バーリム先生はよほどおかしかったらしく、ひとしきり笑ったあと、優しいあの笑みを口元に乗せる。
それから、私たちは屋敷であったことをあれやこれやとただ楽しく話した。
もう、すでにこの世にない人たちのことを、自分の記憶に書きつけるように。
気がついたときには、日が傾いていて、恥ずかしいことに私のお腹が鳴った。
そういやお昼御飯食べてない。
私のお腹の虫の叫びが聞こえたのか、バーリム先生は小さく笑いながら、「もう帰りなさい」と告げてきた。
そうさせてもらった方がいいのかもしれない。
悪魔が迎えに来ると言うと、先生も立ち上がって私を見下ろして微笑んでくる。
「出来の悪い弟をよろしくお願いします」
「―――善処します」
「結構」
バーリム先生は満点をとった生徒に向けるように、満足そうに微笑んだ。
「先生」
再び先生を呼んだ私の耳に、今まではことりともしなかった廊下から足音がやってくる。あのお化け看守だろうか。

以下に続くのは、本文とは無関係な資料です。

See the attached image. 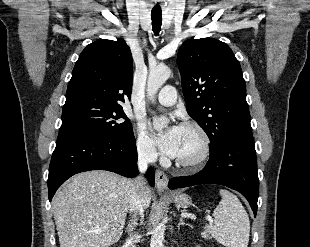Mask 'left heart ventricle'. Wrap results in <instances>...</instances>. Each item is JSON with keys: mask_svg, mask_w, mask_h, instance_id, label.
I'll list each match as a JSON object with an SVG mask.
<instances>
[{"mask_svg": "<svg viewBox=\"0 0 310 247\" xmlns=\"http://www.w3.org/2000/svg\"><path fill=\"white\" fill-rule=\"evenodd\" d=\"M202 149L200 135L193 129L182 128L175 158L189 160L198 156Z\"/></svg>", "mask_w": 310, "mask_h": 247, "instance_id": "b2bd125f", "label": "left heart ventricle"}]
</instances>
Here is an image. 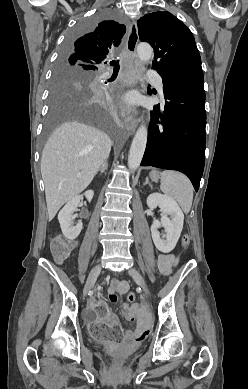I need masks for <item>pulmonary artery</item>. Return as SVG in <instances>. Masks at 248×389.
<instances>
[{
	"label": "pulmonary artery",
	"instance_id": "1",
	"mask_svg": "<svg viewBox=\"0 0 248 389\" xmlns=\"http://www.w3.org/2000/svg\"><path fill=\"white\" fill-rule=\"evenodd\" d=\"M152 81L157 86L160 94L162 95L163 94V80H162V77L160 75H153L152 76Z\"/></svg>",
	"mask_w": 248,
	"mask_h": 389
}]
</instances>
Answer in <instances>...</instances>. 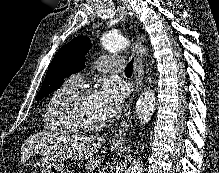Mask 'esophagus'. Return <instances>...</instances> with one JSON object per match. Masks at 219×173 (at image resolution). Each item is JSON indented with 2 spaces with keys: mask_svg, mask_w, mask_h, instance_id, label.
Listing matches in <instances>:
<instances>
[{
  "mask_svg": "<svg viewBox=\"0 0 219 173\" xmlns=\"http://www.w3.org/2000/svg\"><path fill=\"white\" fill-rule=\"evenodd\" d=\"M143 63L141 57L138 55L135 60V91L139 90L142 85V79H143ZM131 119H132V108L129 105L126 108V111L124 113L123 119L120 122L119 127L115 131V134L112 138V144L114 146H124L127 142V133L129 130V127L131 125Z\"/></svg>",
  "mask_w": 219,
  "mask_h": 173,
  "instance_id": "34e87169",
  "label": "esophagus"
}]
</instances>
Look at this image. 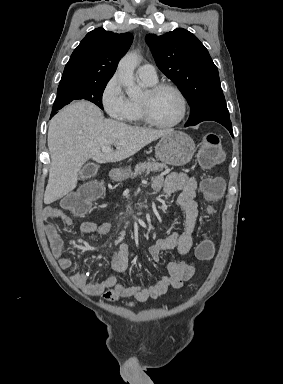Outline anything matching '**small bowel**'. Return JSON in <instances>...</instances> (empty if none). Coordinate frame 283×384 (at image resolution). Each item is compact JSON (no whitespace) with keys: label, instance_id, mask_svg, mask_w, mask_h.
I'll return each mask as SVG.
<instances>
[{"label":"small bowel","instance_id":"1","mask_svg":"<svg viewBox=\"0 0 283 384\" xmlns=\"http://www.w3.org/2000/svg\"><path fill=\"white\" fill-rule=\"evenodd\" d=\"M156 191H163L166 194L178 193V205L185 213V224L183 232L175 231L165 238L157 240L149 247L150 257L158 262L163 251L176 249L180 255H187L191 251L193 239L192 233L198 215V207L195 201L197 182L182 172H173L168 175L158 176L153 182ZM47 221L44 230L50 243L53 256L62 269L71 266V259L64 253V241L56 226L50 222L54 219H61L66 224L72 223L71 219L62 209L55 206H48L44 212ZM113 229L111 223L86 221L80 225V231L84 234L106 235ZM129 250L126 243H121L114 252L111 265L113 270L123 275L128 267ZM168 275L163 276L155 285L139 286L121 283L116 276H111L101 282H92L87 273H75L72 276L73 283L85 294L99 297L109 302L118 301L121 298H134L139 302L148 299H157L164 295L169 288L179 289L184 282L191 279L195 272L193 261L176 260L167 266Z\"/></svg>","mask_w":283,"mask_h":384}]
</instances>
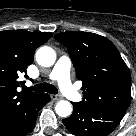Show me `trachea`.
<instances>
[{"label":"trachea","instance_id":"obj_1","mask_svg":"<svg viewBox=\"0 0 136 136\" xmlns=\"http://www.w3.org/2000/svg\"><path fill=\"white\" fill-rule=\"evenodd\" d=\"M26 91H39V92H48L50 94H57L58 90L55 86L48 83H41L33 87L25 88Z\"/></svg>","mask_w":136,"mask_h":136}]
</instances>
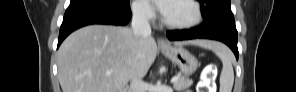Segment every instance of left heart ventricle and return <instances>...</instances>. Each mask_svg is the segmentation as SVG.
<instances>
[{
    "label": "left heart ventricle",
    "instance_id": "obj_1",
    "mask_svg": "<svg viewBox=\"0 0 296 92\" xmlns=\"http://www.w3.org/2000/svg\"><path fill=\"white\" fill-rule=\"evenodd\" d=\"M193 7L185 1H172L164 17L173 23H186L194 19Z\"/></svg>",
    "mask_w": 296,
    "mask_h": 92
}]
</instances>
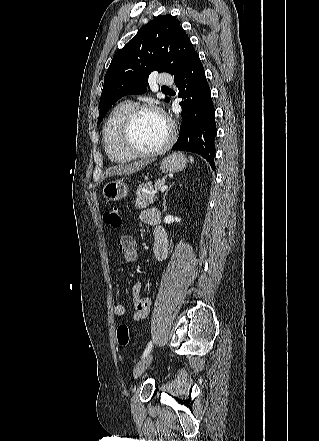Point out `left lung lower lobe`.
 Segmentation results:
<instances>
[{
  "label": "left lung lower lobe",
  "mask_w": 319,
  "mask_h": 441,
  "mask_svg": "<svg viewBox=\"0 0 319 441\" xmlns=\"http://www.w3.org/2000/svg\"><path fill=\"white\" fill-rule=\"evenodd\" d=\"M174 80L179 89L178 97L183 99L180 102L183 114L179 136L172 150L197 153L215 169V109L198 54Z\"/></svg>",
  "instance_id": "1"
}]
</instances>
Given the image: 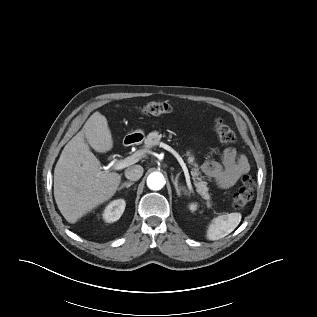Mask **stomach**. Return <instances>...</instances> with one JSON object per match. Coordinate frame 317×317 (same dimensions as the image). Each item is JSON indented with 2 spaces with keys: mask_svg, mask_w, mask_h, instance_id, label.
Returning <instances> with one entry per match:
<instances>
[{
  "mask_svg": "<svg viewBox=\"0 0 317 317\" xmlns=\"http://www.w3.org/2000/svg\"><path fill=\"white\" fill-rule=\"evenodd\" d=\"M132 134H137V137L144 136V132L141 130H135Z\"/></svg>",
  "mask_w": 317,
  "mask_h": 317,
  "instance_id": "0dacf381",
  "label": "stomach"
}]
</instances>
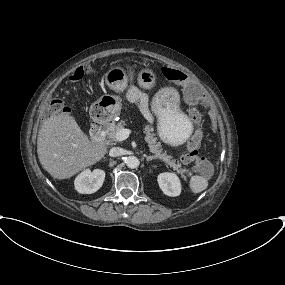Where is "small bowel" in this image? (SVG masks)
Masks as SVG:
<instances>
[{
    "instance_id": "small-bowel-1",
    "label": "small bowel",
    "mask_w": 285,
    "mask_h": 285,
    "mask_svg": "<svg viewBox=\"0 0 285 285\" xmlns=\"http://www.w3.org/2000/svg\"><path fill=\"white\" fill-rule=\"evenodd\" d=\"M127 98L130 102H133V103H137L139 104V106L141 107L144 100H145V95L142 94L140 91L138 90H135V89H131L128 91L127 93ZM211 174V170H209L207 172V176H210Z\"/></svg>"
}]
</instances>
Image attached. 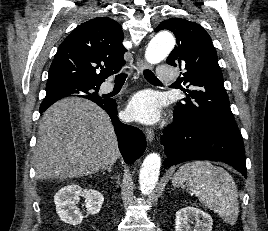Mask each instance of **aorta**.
<instances>
[{"label":"aorta","mask_w":268,"mask_h":231,"mask_svg":"<svg viewBox=\"0 0 268 231\" xmlns=\"http://www.w3.org/2000/svg\"><path fill=\"white\" fill-rule=\"evenodd\" d=\"M175 46V39L169 32L158 33L151 39L145 51V59L150 64L164 60ZM161 157L157 153L147 155L142 163L139 174V185L142 194H150L159 178Z\"/></svg>","instance_id":"762f6f07"}]
</instances>
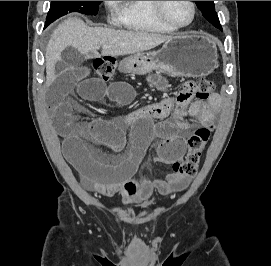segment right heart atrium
<instances>
[{
  "instance_id": "obj_1",
  "label": "right heart atrium",
  "mask_w": 271,
  "mask_h": 266,
  "mask_svg": "<svg viewBox=\"0 0 271 266\" xmlns=\"http://www.w3.org/2000/svg\"><path fill=\"white\" fill-rule=\"evenodd\" d=\"M104 2L110 11L117 9L119 6V1H104Z\"/></svg>"
}]
</instances>
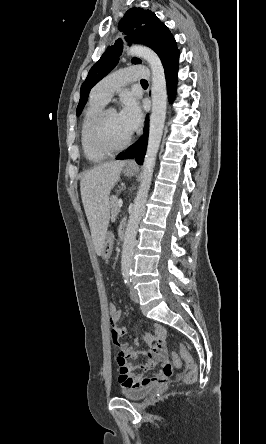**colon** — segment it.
Listing matches in <instances>:
<instances>
[{"instance_id":"colon-1","label":"colon","mask_w":266,"mask_h":444,"mask_svg":"<svg viewBox=\"0 0 266 444\" xmlns=\"http://www.w3.org/2000/svg\"><path fill=\"white\" fill-rule=\"evenodd\" d=\"M107 312L110 316V319H112L114 316H116L118 309L113 302H109L107 304ZM180 356L186 365V373L184 375L183 380L186 384H192L197 379V375H198L197 366H196L190 352L188 351V349L184 345L180 346ZM180 356L176 352H174L172 354V362H173L174 366H176V367L181 366Z\"/></svg>"}]
</instances>
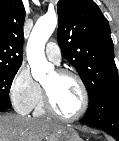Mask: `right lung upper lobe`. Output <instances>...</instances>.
<instances>
[{
  "instance_id": "cb5924a9",
  "label": "right lung upper lobe",
  "mask_w": 119,
  "mask_h": 141,
  "mask_svg": "<svg viewBox=\"0 0 119 141\" xmlns=\"http://www.w3.org/2000/svg\"><path fill=\"white\" fill-rule=\"evenodd\" d=\"M25 10L21 0H0V66H20Z\"/></svg>"
}]
</instances>
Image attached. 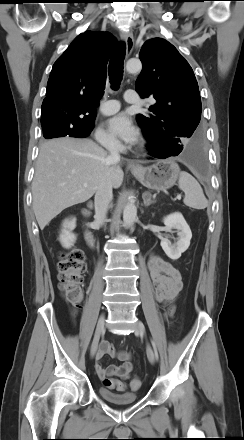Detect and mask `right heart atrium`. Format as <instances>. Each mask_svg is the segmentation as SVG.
<instances>
[{"label": "right heart atrium", "mask_w": 244, "mask_h": 440, "mask_svg": "<svg viewBox=\"0 0 244 440\" xmlns=\"http://www.w3.org/2000/svg\"><path fill=\"white\" fill-rule=\"evenodd\" d=\"M97 141L104 147H117L119 142L111 134H109L105 129L99 128L96 132Z\"/></svg>", "instance_id": "1"}]
</instances>
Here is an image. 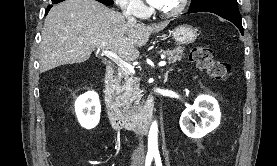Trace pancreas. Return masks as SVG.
<instances>
[{"label":"pancreas","mask_w":277,"mask_h":166,"mask_svg":"<svg viewBox=\"0 0 277 166\" xmlns=\"http://www.w3.org/2000/svg\"><path fill=\"white\" fill-rule=\"evenodd\" d=\"M183 48L161 50L160 52L168 57L169 63H176L184 56ZM138 84L133 77V74L128 70L120 69L113 82V90L115 91V99L118 100L124 111L131 114H138L141 112V105L137 100Z\"/></svg>","instance_id":"1"}]
</instances>
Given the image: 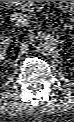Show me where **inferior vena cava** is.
<instances>
[{
  "label": "inferior vena cava",
  "mask_w": 74,
  "mask_h": 122,
  "mask_svg": "<svg viewBox=\"0 0 74 122\" xmlns=\"http://www.w3.org/2000/svg\"><path fill=\"white\" fill-rule=\"evenodd\" d=\"M11 22L18 27H26L30 24V17L26 14L15 12L10 16Z\"/></svg>",
  "instance_id": "obj_1"
}]
</instances>
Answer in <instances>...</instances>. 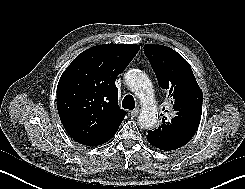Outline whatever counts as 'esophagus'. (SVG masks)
<instances>
[{
	"instance_id": "esophagus-1",
	"label": "esophagus",
	"mask_w": 245,
	"mask_h": 189,
	"mask_svg": "<svg viewBox=\"0 0 245 189\" xmlns=\"http://www.w3.org/2000/svg\"><path fill=\"white\" fill-rule=\"evenodd\" d=\"M139 112H140V109L137 108V109L132 110L130 114L131 116L136 117L139 114Z\"/></svg>"
}]
</instances>
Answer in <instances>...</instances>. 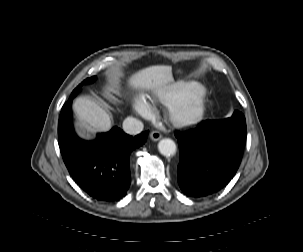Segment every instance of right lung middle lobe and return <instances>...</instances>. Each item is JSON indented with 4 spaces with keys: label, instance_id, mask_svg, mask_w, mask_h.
Masks as SVG:
<instances>
[{
    "label": "right lung middle lobe",
    "instance_id": "right-lung-middle-lobe-1",
    "mask_svg": "<svg viewBox=\"0 0 303 252\" xmlns=\"http://www.w3.org/2000/svg\"><path fill=\"white\" fill-rule=\"evenodd\" d=\"M96 79V76H93L91 78H88L86 80H84L74 91L73 93L74 94H77L80 90H81V87L83 84H86V83H90V82H93L94 80Z\"/></svg>",
    "mask_w": 303,
    "mask_h": 252
}]
</instances>
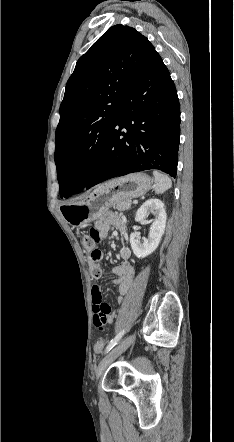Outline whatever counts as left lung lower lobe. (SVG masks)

バーリム先生も気付いたのだろう。そちらに視線を少し向けてから、私を促すように見つめてくる。
「バーリム先生って、アンジェさんのこと好きだったでしょ」
無精ひげに囲まれていても美しい双眸が少しだけ丸くなって、微笑んだ。
「秘密ですよ」
いつもの微笑みが、どこか照れていたような気がして私は満足した。
アンジェさんの言葉を伝えた時に悲しげに微笑んだのだ。
先生は、きっと、アンジェさんを愛していた。
迎えに来たのはやっぱりあの看守で、私と先生が何を話したのかも聞かないで、出入口のある詰所まで連れて戻ってきた。
「あの」
退出のサインをしろと促されてペンを持たされた私が顔を上げると、お化け看守は今にも死にそうな顔で「何ですか」と応えた。
「ここで死んだ人のお墓ってどこにあるんですか?」
私が会えたのはバーリム先生だけだ。せめてお墓だけでも挨拶に行きたい。
「ありませんよ」
「え?」
「死刑になった罪人には、個人の墓はありません。死体は焼かれてまとめて共同墓に葬られるんです」
そんな。
返す言葉をなくした私に、死人顔の看守は続けた。
「バーリム死刑囚の刑の執行は明日ですから、明日なら供養する神官にくっついていけば、顔ぐらいは見られるんじゃないですか」
誰かを訳もなく罵ってやりたくなった。
誰も、私には教えてくれなかった。
どうして、実の兄を助けないのか。
「―――葉子」
詰所に現われた、鉄格子の向こうの似て非なる兄弟を見た途端、叫び出しそうになった。
でも、どうしても言えなかった。
助けてと、誰も言わなかったから?
いや、違う。
それでも助けてほしいと、どうしても私が言えないからだ。
どうして、こんなに弱いんだろう。
どうしてこんなに、私は醜いんだろう。
バーリム先生は、私に笑ってくれたのに。
悔しくて、たまらなくて唇を噛んだ。